Project 9: Value at Risk (VaR) Calculator
Build a tool that estimates portfolio Value at Risk using historical and parametric methods.
Project Overview
| Attribute | Value |
|---|---|
| Difficulty | Level 2: Intermediate |
| Time Estimate | Weekend |
| Main Language | Python |
| Alternative Languages | R, Julia |
| Knowledge Area | Risk metrics |
| Tools | CSV data |
| Main Book | “Risk Management and Financial Institutions” by John Hull |
What you’ll build: A VaR calculator that reports losses at a chosen confidence level.
Why it teaches quant: Risk is as important as return. VaR makes downside explicit.
Core challenges you’ll face:
- Computing historical returns
- Implementing parametric VaR
- Explaining confidence levels
Real World Outcome
You will input a portfolio and get VaR estimates for different confidence levels.
Example Output:
$ python var.py --portfolio portfolio.csv --alpha 0.95
Historical VaR: -2.3%
Parametric VaR: -2.1%
Verification steps:
- Compare historical vs parametric results
- Validate percentile calculations
The Core Question You’re Answering
“How bad can losses get, and with what confidence?”
VaR is the standard language of portfolio risk.
Concepts You Must Understand First
Stop and research these before coding:
- Returns distribution
- How do you compute portfolio returns?
- Book Reference: “Risk Management and Financial Institutions” by John Hull, Ch. 9
- Confidence levels
- What does 95% VaR actually mean?
- Book Reference: “Risk Management and Financial Institutions” by John Hull, Ch. 9
- Normal approximation
- When is parametric VaR appropriate?
- Book Reference: “Risk Management and Financial Institutions” by John Hull, Ch. 10
Questions to Guide Your Design
- Portfolio inputs
- Will you support weighted portfolios or single assets?
- How will you handle missing price data?
- Method selection
- Will you implement historical, parametric, or both?
- How will you compare results?
Thinking Exercise
Percentile Intuition
If you have 1000 daily returns, what return corresponds to the 95% VaR?
Questions while working:
- Why is VaR a tail statistic?
- What does it ignore about extreme losses?
The Interview Questions They’ll Ask
Prepare to answer these:
- “What is VaR and how is it interpreted?”
- “What is the difference between historical and parametric VaR?”
- “Why can VaR underestimate risk?”
- “What confidence level is commonly used?”

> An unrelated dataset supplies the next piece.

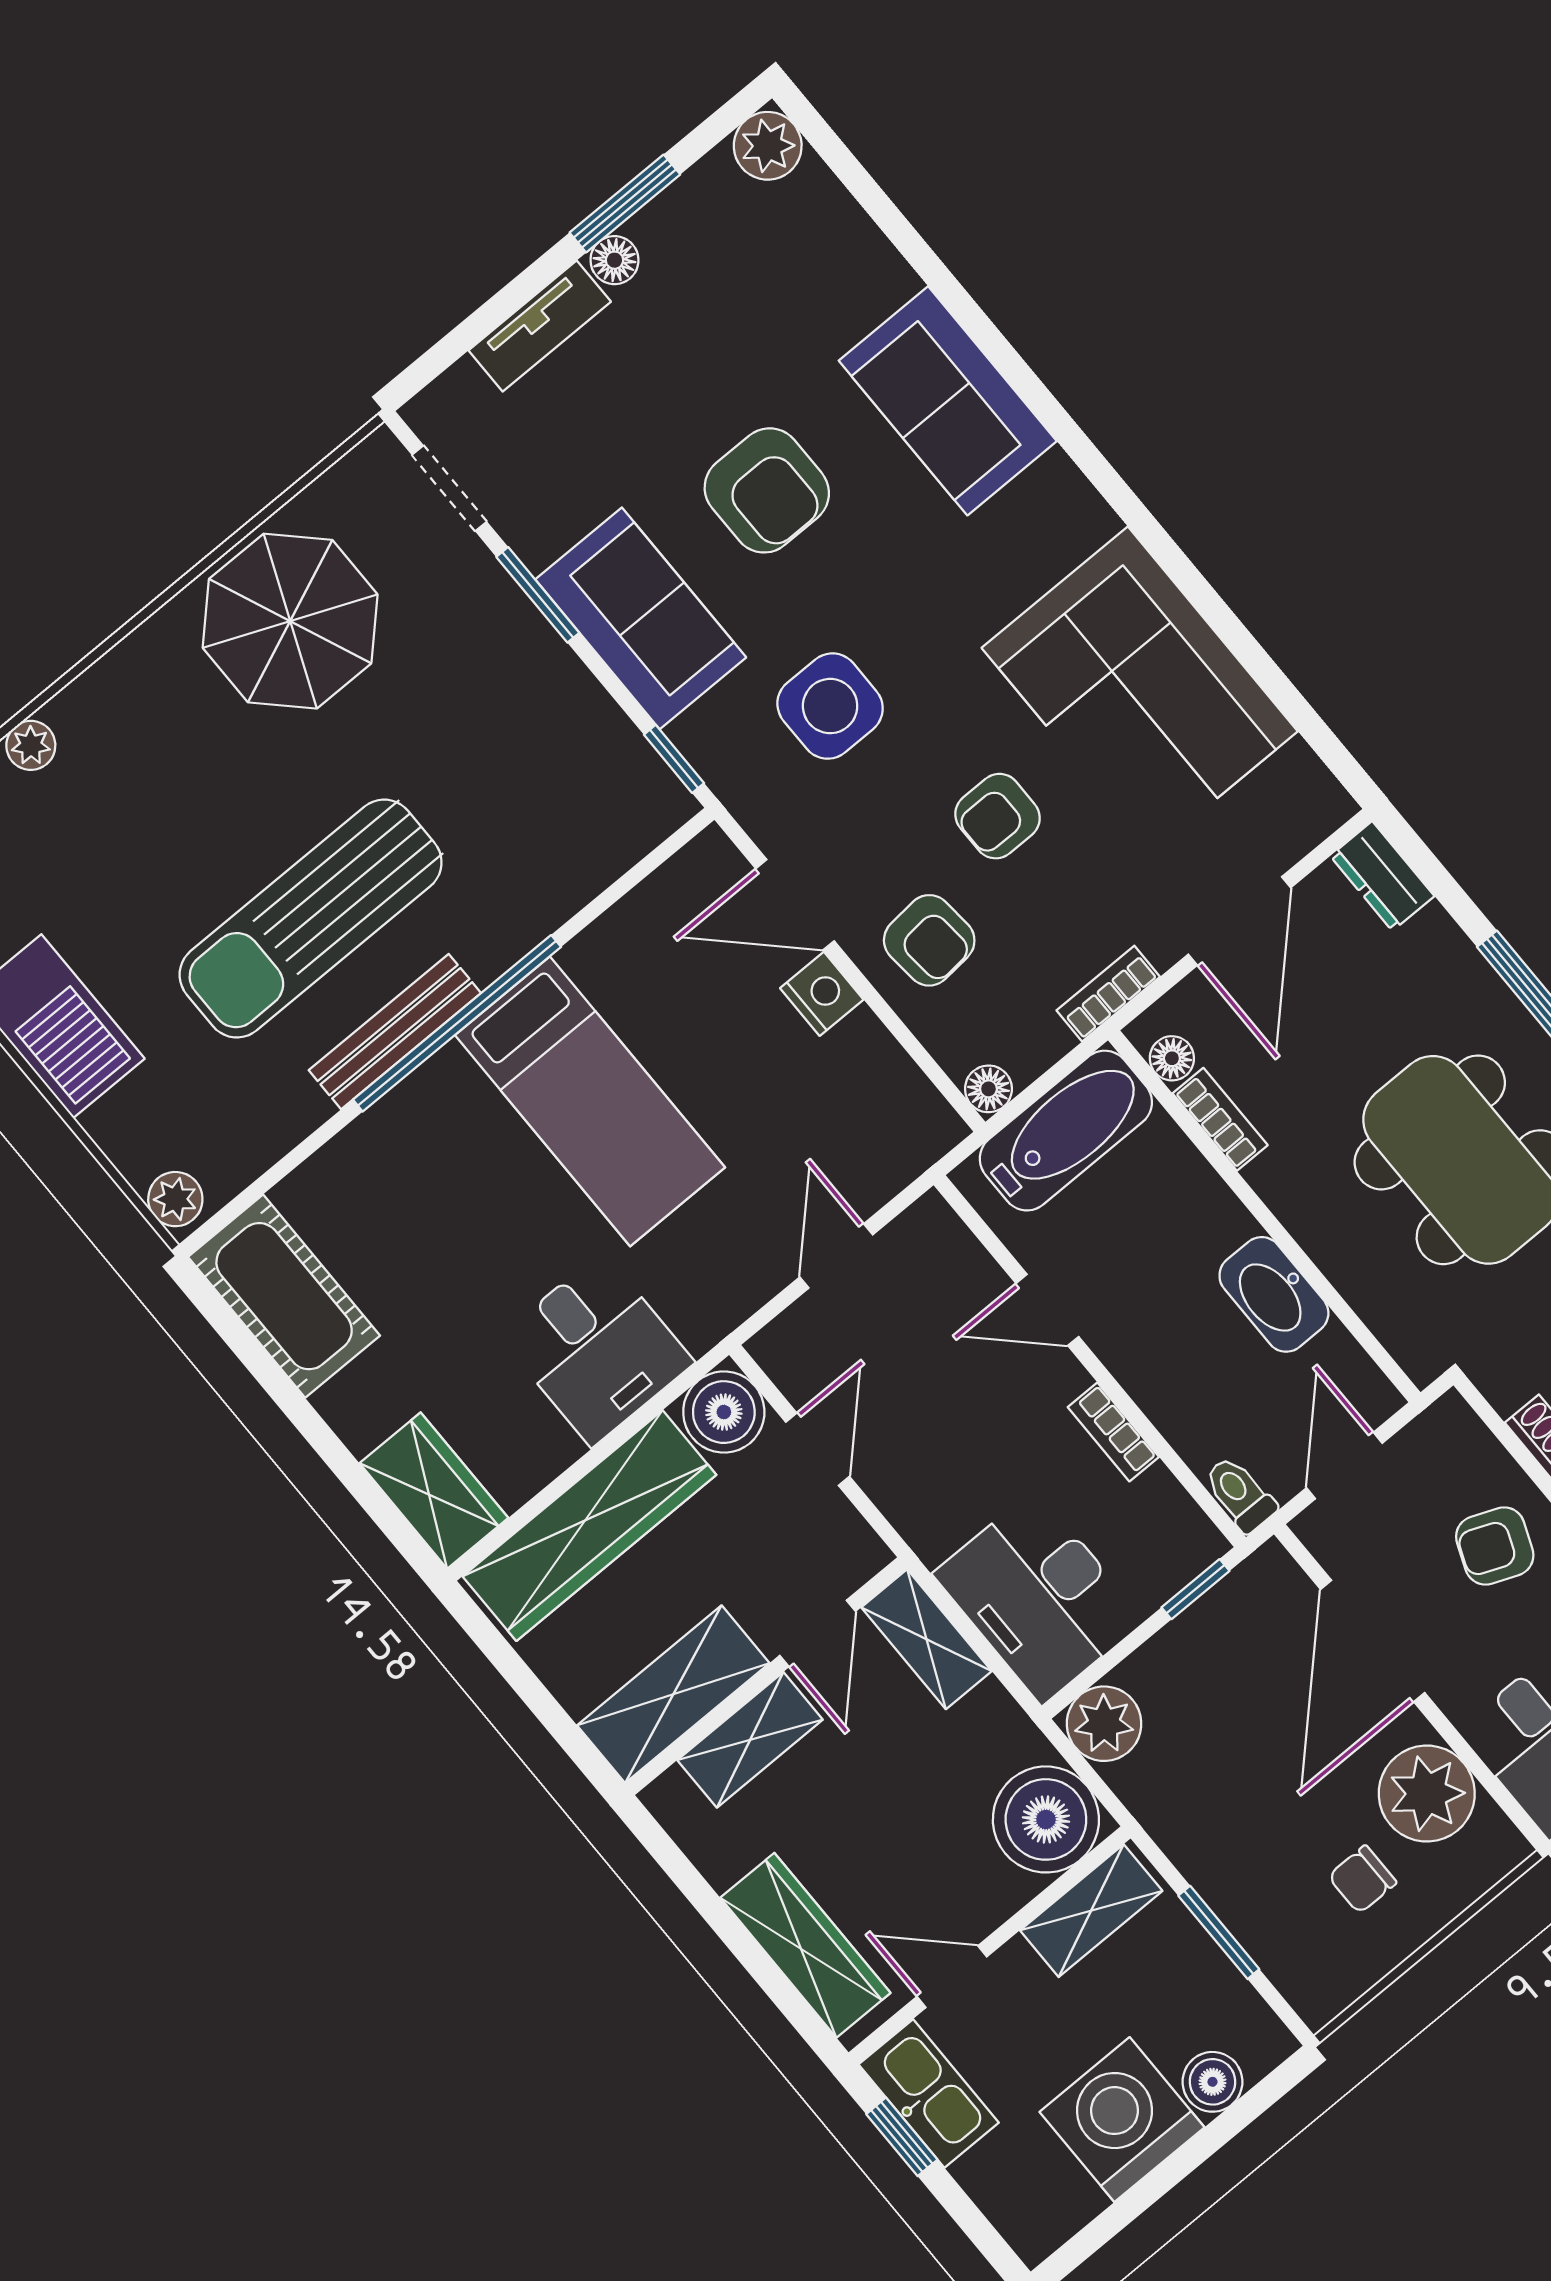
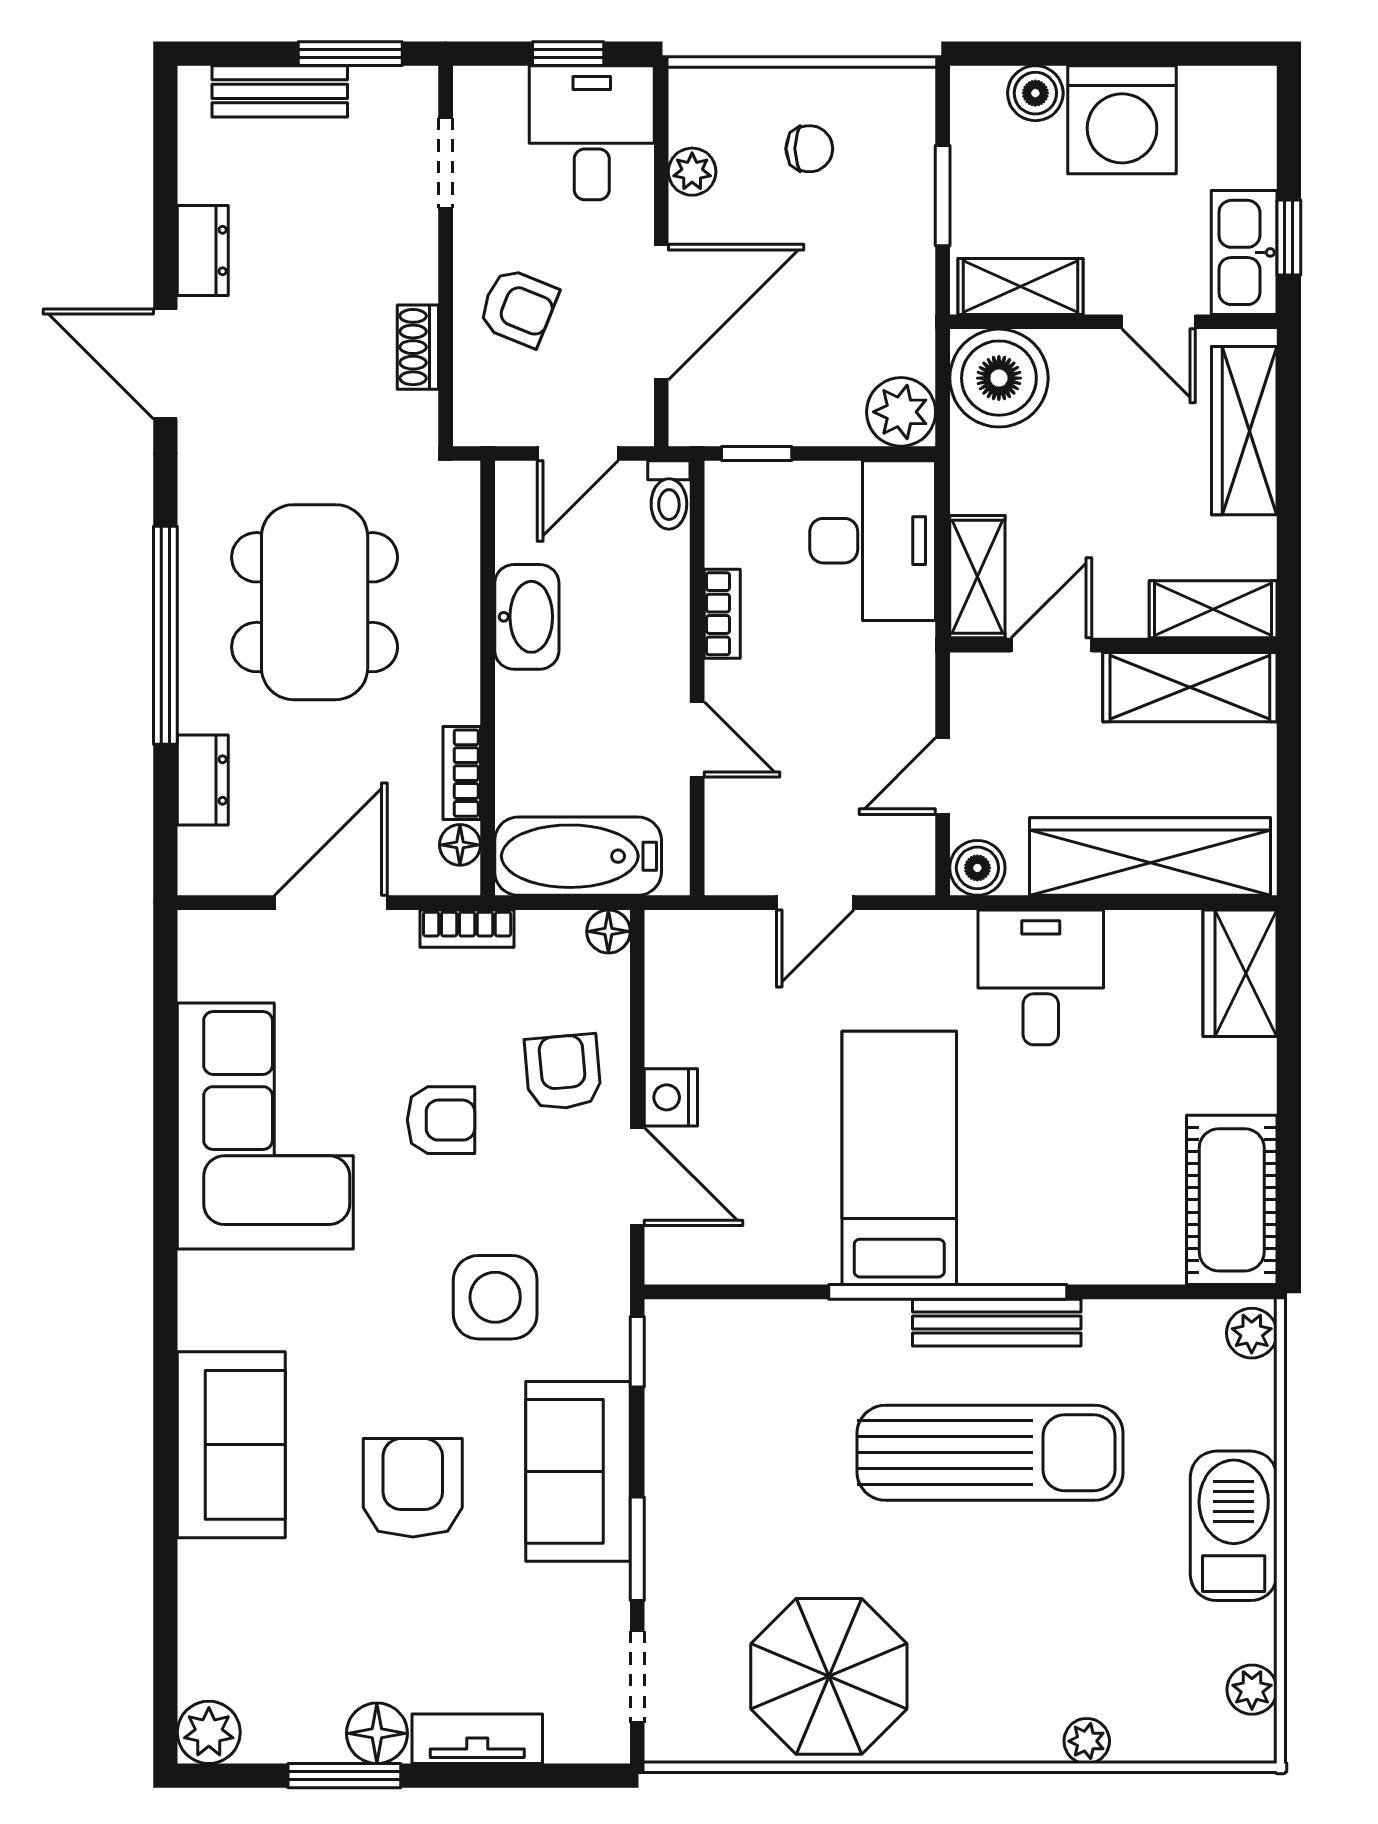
floor lamp: (614, 260) -> (377, 1733), width x1.37, depth x1.37
dresser: (1382, 876) -> (203, 780), moved
boiler: (724, 1412) -> (977, 868), width x0.73, depth x0.73
shelving: (750, 1740) -> (1213, 609), moved
plant: (1427, 1794) -> (692, 172), width x0.53, depth x0.53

- “What is expected shortfall?”
Hints in Layers
Hint 1: Starting Point Start with historical returns and percentile extraction.
Hint 2: Next Level Add parametric VaR using mean and std deviation.
Hint 3: Technical Details Use negative sign conventions consistently.
Hint 4: Tools/Debugging Plot the return distribution and mark the VaR cutoff.
Books That Will Help
| Topic | Book | Chapter |
|---|---|---|
| VaR basics | “Risk Management and Financial Institutions” by John Hull | Ch. 9 |
| Parametric VaR | “Risk Management and Financial Institutions” by John Hull | Ch. 10 |
| Return distributions | “Risk Management and Financial Institutions” by John Hull | Ch. 9 |
Implementation Hints
- Use consistent time windows for return calculations.
- Normalize portfolio weights to sum to one.
- Provide multiple confidence levels for comparison.
Learning Milestones
- First milestone: You can compute historical VaR.
- Second milestone: You can compute parametric VaR.
- Final milestone: You can explain VaR limitations clearly.